SOLOPOS.COM - Panduan Informasi dan Inspirasi

(Solopos.com)–Pada Senin 21 November 2011 lalu , sebagian masyarakat di belahan bumi ini memperingati tanggal tersebut sebagai Hari Pohon Sedunia. Beberapa komponen masyarakat di Indonesia juga ikut berpartisipasi menyambut Hari Pohon itu dengan melakukan berbagai aksi tanam pohon.

Penanaman pohon saat ini tengah gencar-gencarnya digalakkan. Salah satunya sebagai upaya pelestarian sumber daya air (SDA). Apa saja manfaat dari tanam pohon dan langkah apa lagi yang bisa dilakukan agar air tetap lestari. Berikut laporan wartawan SOLOPOS, Nadhiroh.

Promosi Jalur Mudik Pantura Jawa Makin Adem Berkat Trembesi

Mamok Suprapto (ist)

Saat ini, aksi tanam pohon terus didengung-dengungkan. Mulai anak-anak sampai orangtua terus diajak untuk menanam pohon dan merawatnya. Pakar hidrologi dari UNS, Dr Ir Mamok Suprapto MEng mengatakan pohon memiliki manfaat besar salah satunya untuk menahan air baik akar, ranting maupun daunnya. Pohon bermanfaat untuk penghijauan dan mencegah terjadinya erosi.

Pria yang disapa Mamok itu menyatakan banyak orang yang sudah tahu manfaat penanaman pohon tapi belum menyadari untuk praktiknya. Untuk itulah, kata dia, perlu terus dibangun kesadaran dari diri sendiri untuk peduli terhadap lingkungan.

“Melihat semakin buruknya kualitas air membuat kita harus care betul-betul terhadap lingkungan,” ujar Mamok kepada Solopos.com, Selasa (22/11/2011).

Saat ditemui di ruang kerjanya, Mamok menyatakan saat ini dirinya masih bisa menikmati air bersih. Dia pun berharap anak cucunya tetap dapat merasakan air bersih. “Kita jangan sampai hanya bisa menggunakan tapi tidak bisa merawat atau menjaganya,” tandasnya.

CARA MENGERJAKAN
Kutip dari teks bacaan bagian yang dimulai pada kata-kata yang memuat "Penanaman pohon saat" dan berakhir setelah "mencegah terjadinya erosi.", tanpa mengubah apa pun. Gunakan hanya teks bacaan ini sebagai sumber.

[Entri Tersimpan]
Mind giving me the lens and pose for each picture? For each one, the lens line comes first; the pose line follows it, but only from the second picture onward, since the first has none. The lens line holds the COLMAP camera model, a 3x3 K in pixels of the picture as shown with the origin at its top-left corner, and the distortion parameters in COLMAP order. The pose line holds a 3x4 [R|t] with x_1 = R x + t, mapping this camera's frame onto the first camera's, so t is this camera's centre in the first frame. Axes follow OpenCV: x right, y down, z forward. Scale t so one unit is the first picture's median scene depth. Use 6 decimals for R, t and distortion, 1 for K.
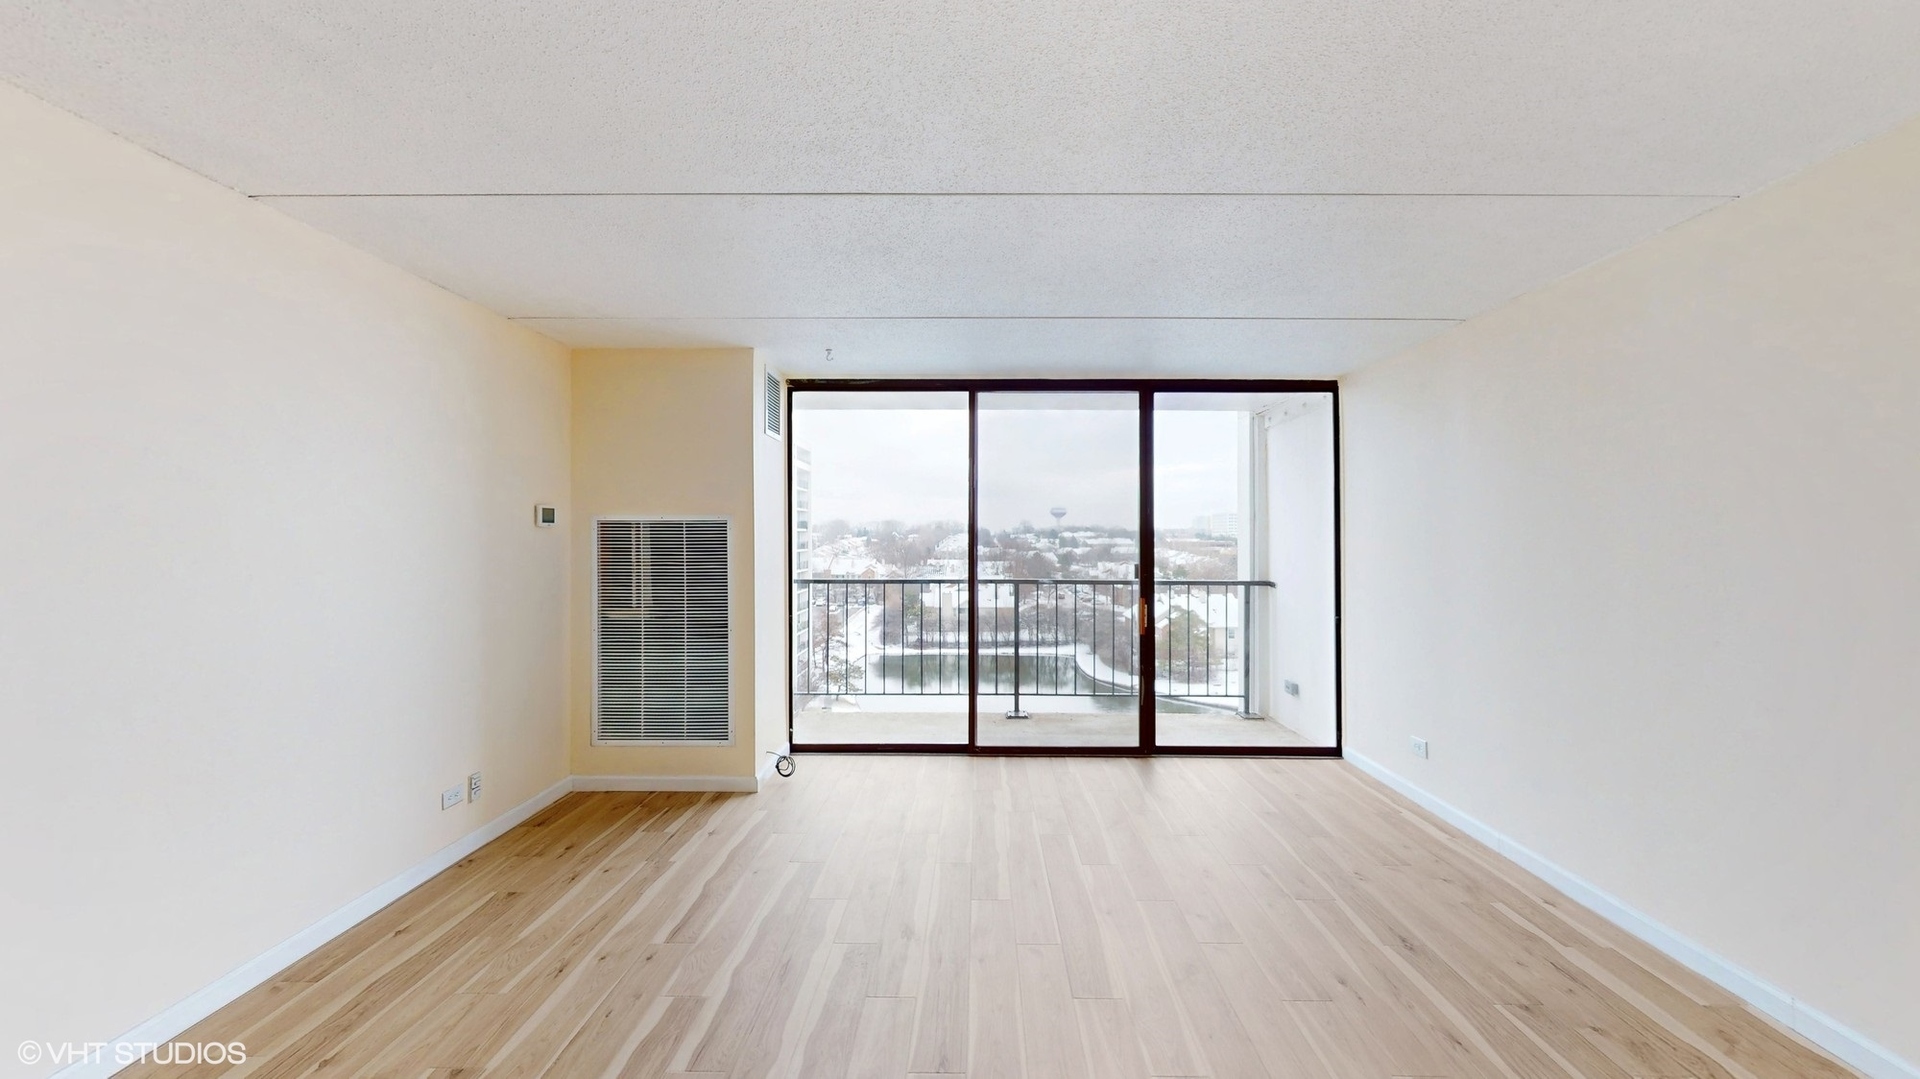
lens RADIAL K [[708.7, 0, 949.5], [0, 708.7, 540.0], [0, 0, 1]] dist [-0.000013, -0.000281]
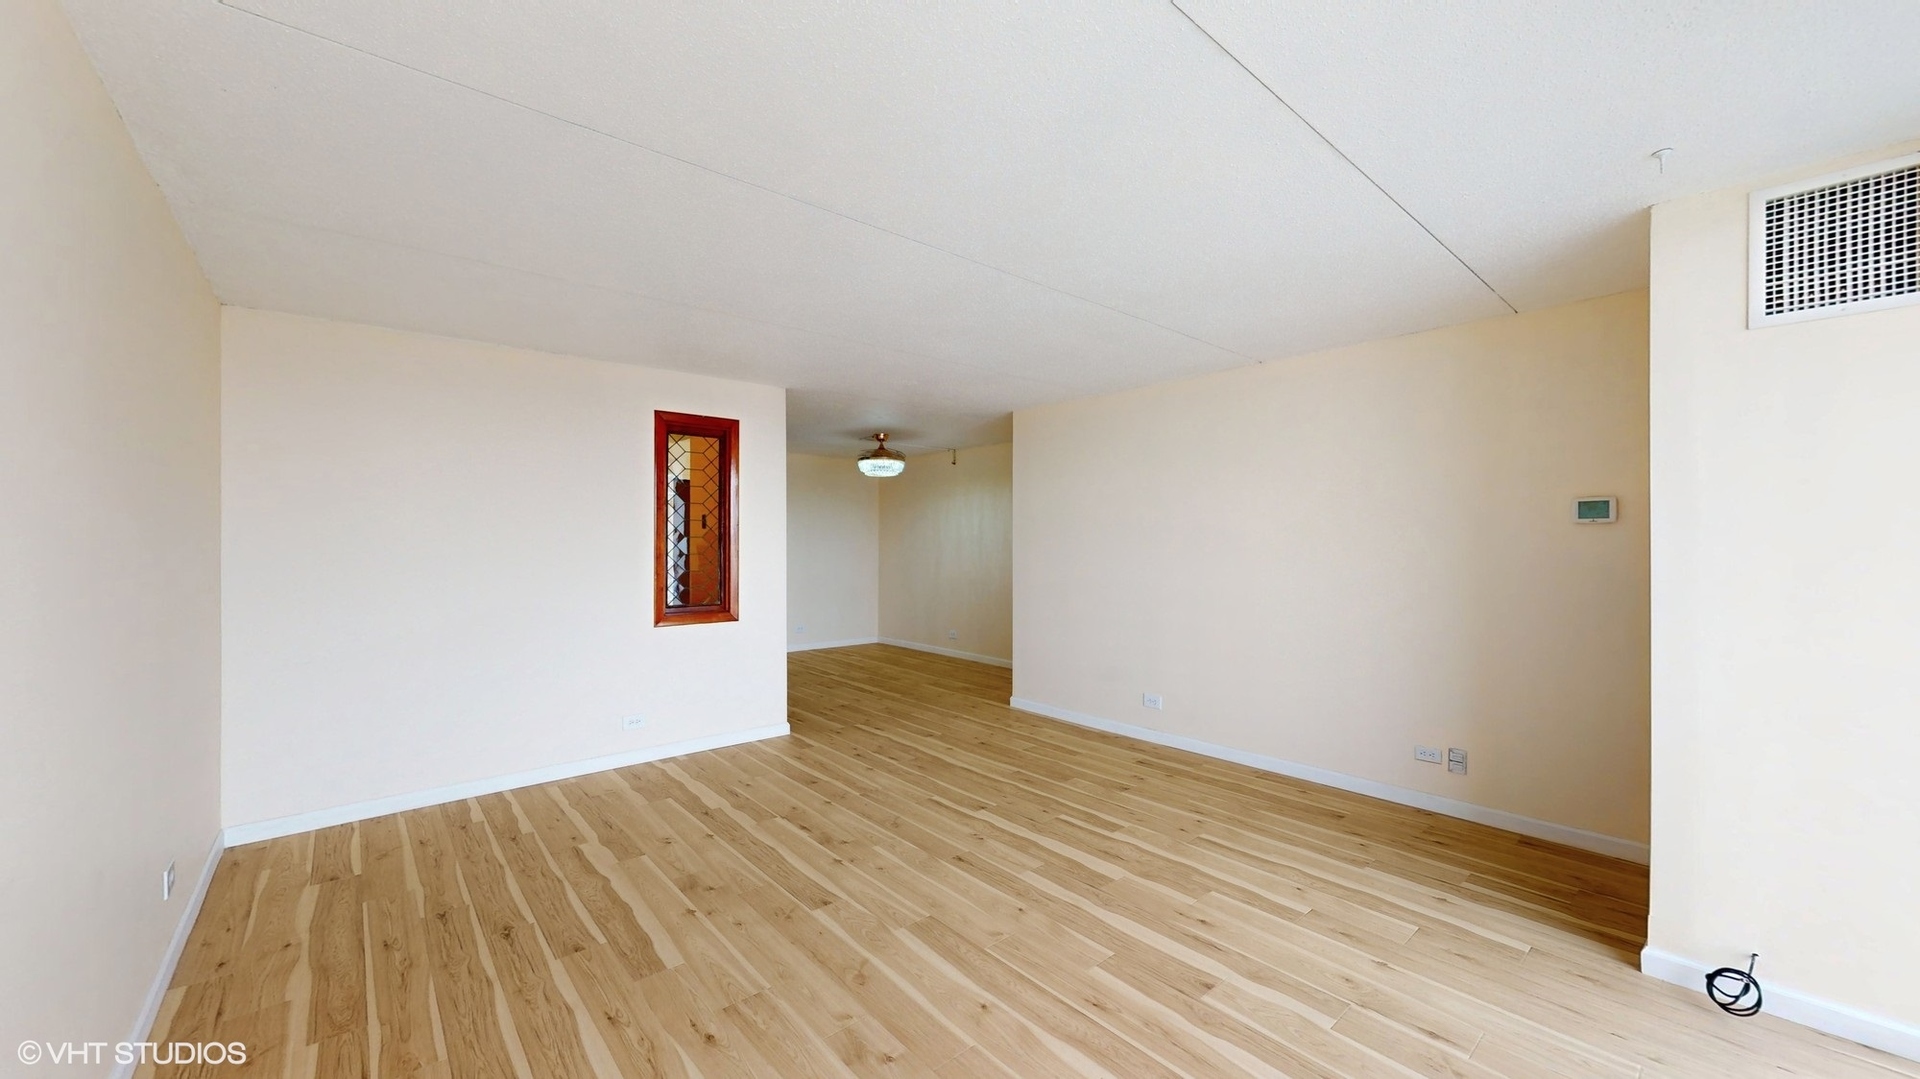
lens RADIAL K [[708.7, 0, 970.3], [0, 708.7, 535.8], [0, 0, 1]] dist [-0.000013, -0.000281]
pose [[-0.729184, -0.003332, -0.684309, 0.483516], [-0.000070, 0.999989, -0.004794, 0.001823], [0.684318, -0.003448, -0.729176, 0.977785]]
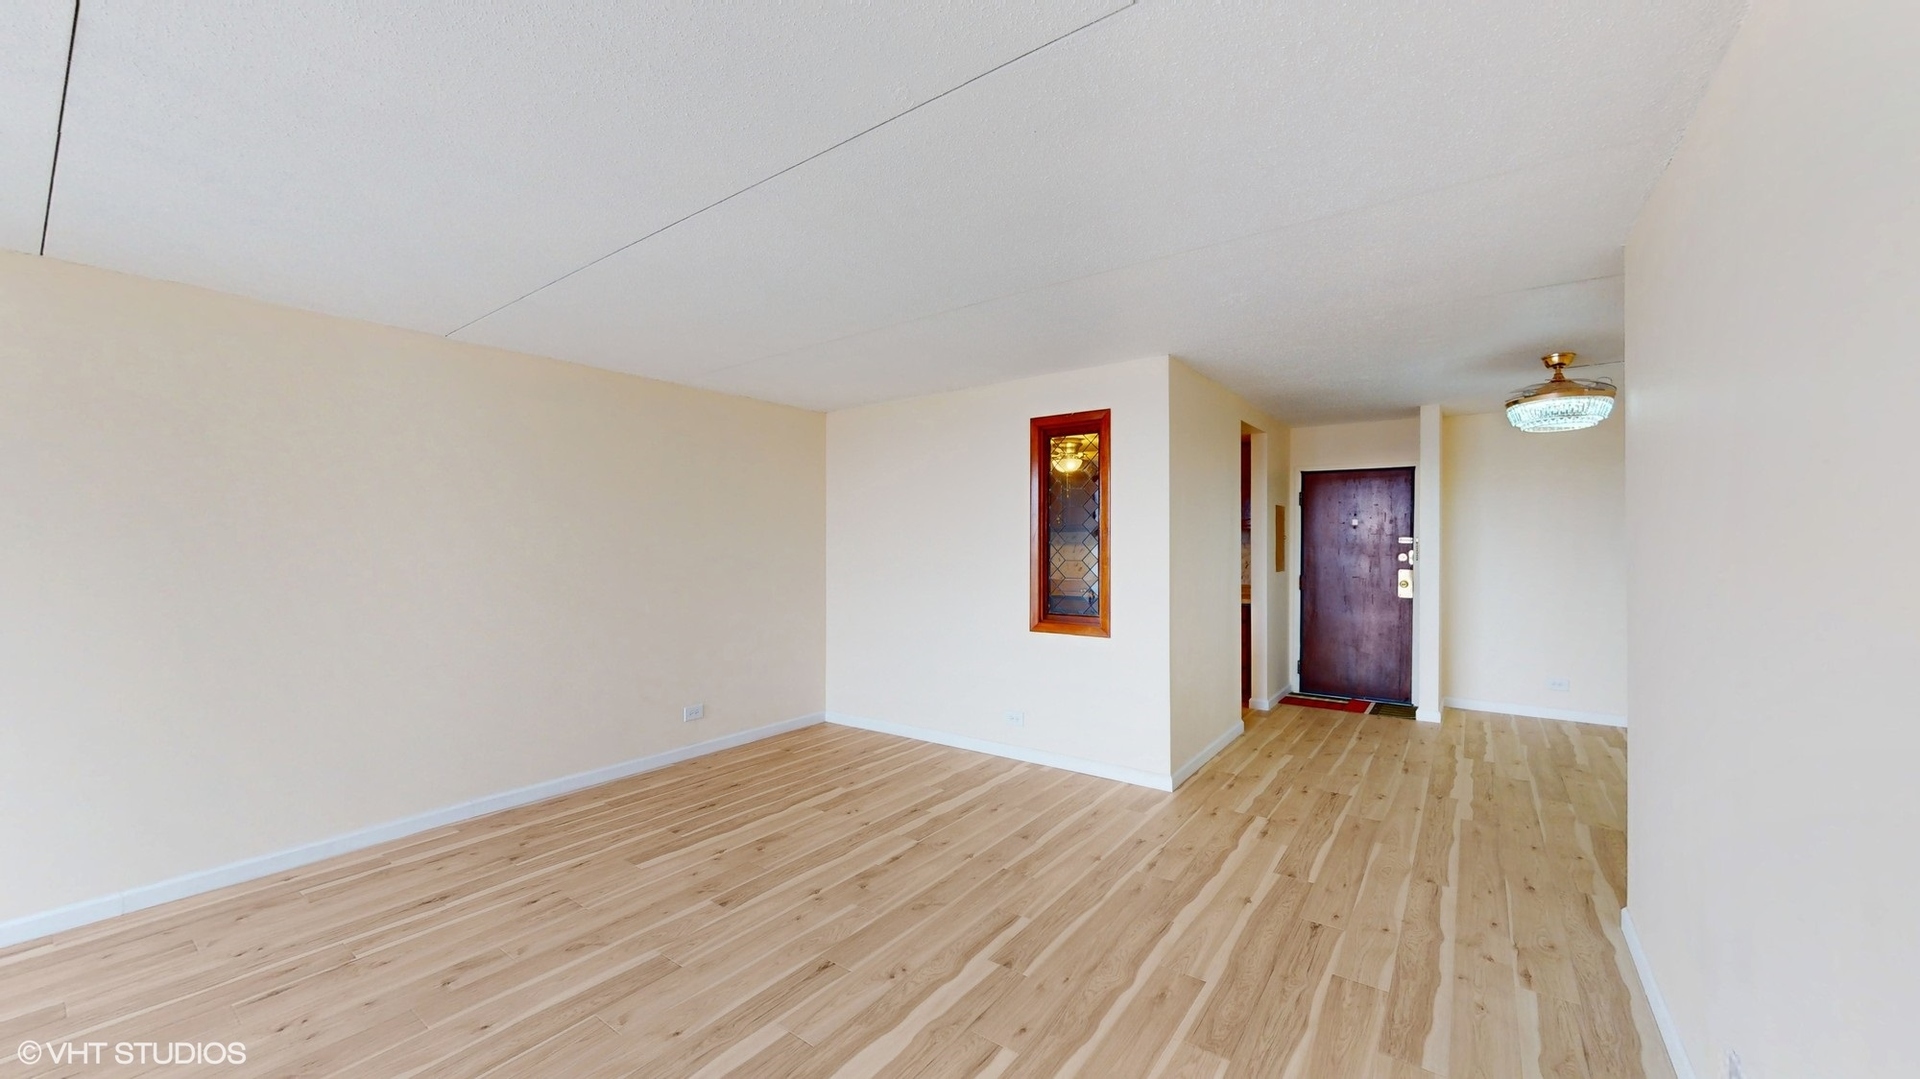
lens RADIAL K [[708.7, 0, 964.2], [0, 708.7, 554.9], [0, 0, 1]] dist [-0.000013, -0.000281]
pose [[-0.820630, -0.004105, 0.571444, -0.405174], [0.004173, 0.999904, 0.013175, 0.001250], [-0.571444, 0.013197, -0.820535, 0.827562]]
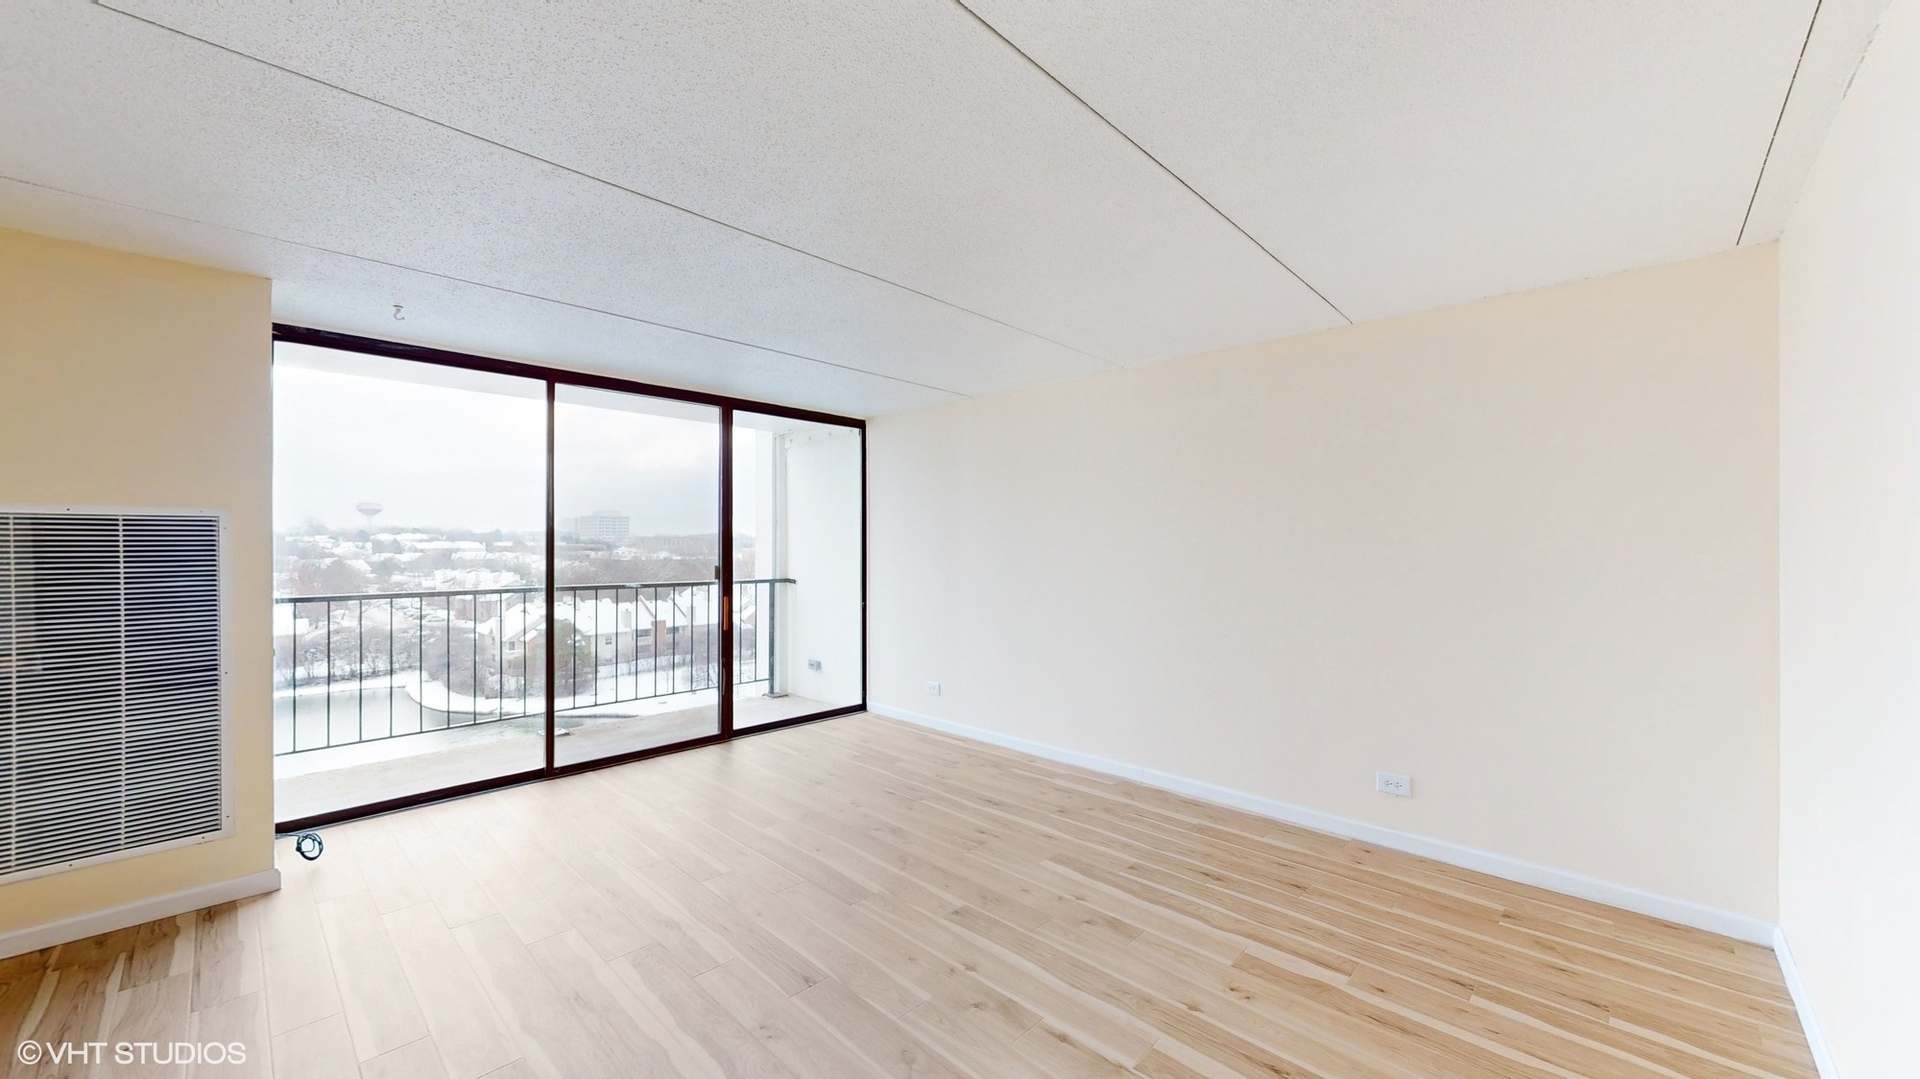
lens RADIAL K [[708.7, 0, 943.2], [0, 708.7, 542.2], [0, 0, 1]] dist [-0.000013, -0.000281]
pose [[0.691414, -0.000547, 0.722459, -0.317616], [0.001991, 0.999997, -0.001148, 0.000173], [-0.722456, 0.002233, 0.691413, 0.001174]]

HASIL
Penanaman pohon saat ini tengah gencar-gencarnya digalakkan. Salah satunya sebagai upaya pelestarian sumber daya air (SDA). Apa saja manfaat dari tanam pohon dan langkah apa lagi yang bisa dilakukan agar air tetap lestari. Berikut laporan wartawan SOLOPOS, Nadhiroh.

Promosi Jalur Mudik Pantura Jawa Makin Adem Berkat Trembesi

Mamok Suprapto (ist)

Saat ini, aksi tanam pohon terus didengung-dengungkan. Mulai anak-anak sampai orangtua terus diajak untuk menanam pohon dan merawatnya. Pakar hidrologi dari UNS, Dr Ir Mamok Suprapto MEng mengatakan pohon memiliki manfaat besar salah satunya untuk menahan air baik akar, ranting maupun daunnya. Pohon bermanfaat untuk penghijauan dan mencegah terjadinya erosi.